* **Estratto del documento**
----------

Alberghi strapieni  La nostra zona rossa  fa felice il Canton Ticino
Folla in piazza a Lugano nel post di Massimo Suter (GastroSuisse)

Alberghi strapieni

La nostra zona rossa

fa felice il Canton Ticino

Tutto esaurito per il weekend pasquale grazie agli arrivi dalla Svizzera interna. Il sindaco di Verzasca: «Siamo al completo, al fiume obbligatorio indossare la mascherina»

«Anche da noi, sarà una Pasqua da tutto esaurito». La conferma, l’ennesima della serie, arriva a “La Provincia” dal sindaco di Verzasca, Ivo Bordoli, Comune nato dalla fusione di sette Municipi e famoso per ospitare le cosiddette “Maldive di Milano”, in quel di Lavertezzo lungo le rive del fiume Verzasca. Alberghi e campeggi in tutto il Ticino fanno registrare percentuale di occupazione superiore al 90% (40mila turisti nel weekend pasquale).

----------

* **Istruzioni di lavoro**
1. Trascriva dall'articolo sul turismo pasquale in Ticino il passo da "Tutto esaurito per" a "nel weekend pasquale).", senza alcuna modifica.
2. Indichi se ciascuna delle seguenti affermazioni concorda con l'articolo sul turismo pasquale in Ticino, rispondendo sì o no e citando fedelmente le parole del testo che lo stabiliscono: (a) il Comune di Verzasca è nato dalla fusione di sette Municipi; (b) negli alberghi e nei campeggi ticinesi l'occupazione resta sotto l'80%; (c) al fiume è obbligatorio indossare la mascherina.
3. Prosegua l'articolo sul turismo pasquale in Ticino a partire dall'ultima frase riportata.

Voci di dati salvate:
----------

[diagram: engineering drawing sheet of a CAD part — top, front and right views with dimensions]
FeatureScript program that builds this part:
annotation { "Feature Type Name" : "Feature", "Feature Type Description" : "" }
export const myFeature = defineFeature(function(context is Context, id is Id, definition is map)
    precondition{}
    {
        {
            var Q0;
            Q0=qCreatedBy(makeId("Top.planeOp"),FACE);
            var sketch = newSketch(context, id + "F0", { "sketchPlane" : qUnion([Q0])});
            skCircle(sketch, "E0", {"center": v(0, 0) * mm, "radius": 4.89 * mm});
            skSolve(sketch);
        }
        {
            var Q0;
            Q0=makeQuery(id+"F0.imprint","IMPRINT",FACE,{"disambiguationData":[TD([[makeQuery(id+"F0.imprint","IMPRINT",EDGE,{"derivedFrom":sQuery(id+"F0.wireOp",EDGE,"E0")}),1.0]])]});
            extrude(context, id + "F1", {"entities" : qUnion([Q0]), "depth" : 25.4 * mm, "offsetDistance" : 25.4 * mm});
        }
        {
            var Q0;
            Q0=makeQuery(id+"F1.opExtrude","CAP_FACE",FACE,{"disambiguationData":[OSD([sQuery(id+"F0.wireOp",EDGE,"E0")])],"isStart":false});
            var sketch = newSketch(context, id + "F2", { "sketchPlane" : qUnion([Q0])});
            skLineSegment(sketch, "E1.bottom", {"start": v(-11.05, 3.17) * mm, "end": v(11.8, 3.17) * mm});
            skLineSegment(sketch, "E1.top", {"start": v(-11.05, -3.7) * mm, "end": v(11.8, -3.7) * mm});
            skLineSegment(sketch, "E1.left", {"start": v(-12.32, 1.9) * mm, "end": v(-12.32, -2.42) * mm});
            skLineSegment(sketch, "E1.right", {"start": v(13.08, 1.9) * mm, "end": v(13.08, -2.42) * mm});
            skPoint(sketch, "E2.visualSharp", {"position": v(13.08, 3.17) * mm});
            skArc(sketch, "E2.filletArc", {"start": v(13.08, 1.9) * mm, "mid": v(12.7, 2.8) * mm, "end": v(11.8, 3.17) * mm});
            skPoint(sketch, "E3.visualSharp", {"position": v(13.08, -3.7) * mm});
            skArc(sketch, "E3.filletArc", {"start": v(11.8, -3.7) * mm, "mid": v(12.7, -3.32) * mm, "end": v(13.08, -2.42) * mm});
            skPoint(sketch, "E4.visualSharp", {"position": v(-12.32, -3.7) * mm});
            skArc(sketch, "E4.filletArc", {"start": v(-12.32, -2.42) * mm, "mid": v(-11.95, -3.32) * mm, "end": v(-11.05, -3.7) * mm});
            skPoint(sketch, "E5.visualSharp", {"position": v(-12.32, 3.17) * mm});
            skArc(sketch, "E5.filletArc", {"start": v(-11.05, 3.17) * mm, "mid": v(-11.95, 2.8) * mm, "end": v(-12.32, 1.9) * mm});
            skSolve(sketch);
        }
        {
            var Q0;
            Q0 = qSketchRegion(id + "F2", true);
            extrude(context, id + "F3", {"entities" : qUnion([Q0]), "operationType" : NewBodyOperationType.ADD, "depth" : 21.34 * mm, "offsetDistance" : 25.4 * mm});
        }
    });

----------

* **Risposte numerate**
1.
Tutto esaurito per il weekend pasquale grazie agli arrivi dalla Svizzera interna. Il sindaco di Verzasca: «Siamo al completo, al fiume obbligatorio indossare la mascherina»

«Anche da noi, sarà una Pasqua da tutto esaurito». La conferma, l’ennesima della serie, arriva a “La Provincia” dal sindaco di Verzasca, Ivo Bordoli, Comune nato dalla fusione di sette Municipi e famoso per ospitare le cosiddette “Maldive di Milano”, in quel di Lavertezzo lungo le rive del fiume Verzasca. Alberghi e campeggi in tutto il Ticino fanno registrare percentuale di occupazione superiore al 90% (40mila turisti nel weekend pasquale).

2.
(a) Sì: «Comune nato dalla fusione di sette Municipi».
(b) No: «percentuale di occupazione superiore al 90%».
(c) Sì: «al fiume obbligatorio indossare la mascherina».

3.
Quattro giorni di turismo

«Anche noi attendiamo tantissimi turisti, la quasi totalità dei quali provenienti da Oltre Gottardo - sottolinea ancora Ivo Bordoli, cognome tra i più diffusi in quel di Tremezzina (Lenno, in particolare), terra d’origine della sua famiglia - abbiamo adottato alcune provvedimenti, come l’obbligo di mascherina all’aperto a Lavertezzo in particolare nella zona del Ponte dei Salti - voi lo conoscete con l’appellativo di “Maldive di Milano” - e in altre località dove è prevista una forte presenza di turisti. Abbiamo introdotto anche una segnaletica ad hoc finalizzata ad evitare assembramenti. Il turismo rappresenta l’economia principale di Verzasca. C’erano già state presenze importanti lo scorso anno, in cui aleggiava lo spettro del lockdown. Quest’anno siamo verso il tutto esaurito. Anche per questo saranno presidiati gli accessi viabilistici più importanti e alla polizia sono stati chiesti controlli, al fine di informare i turisti più che di sanzionarli».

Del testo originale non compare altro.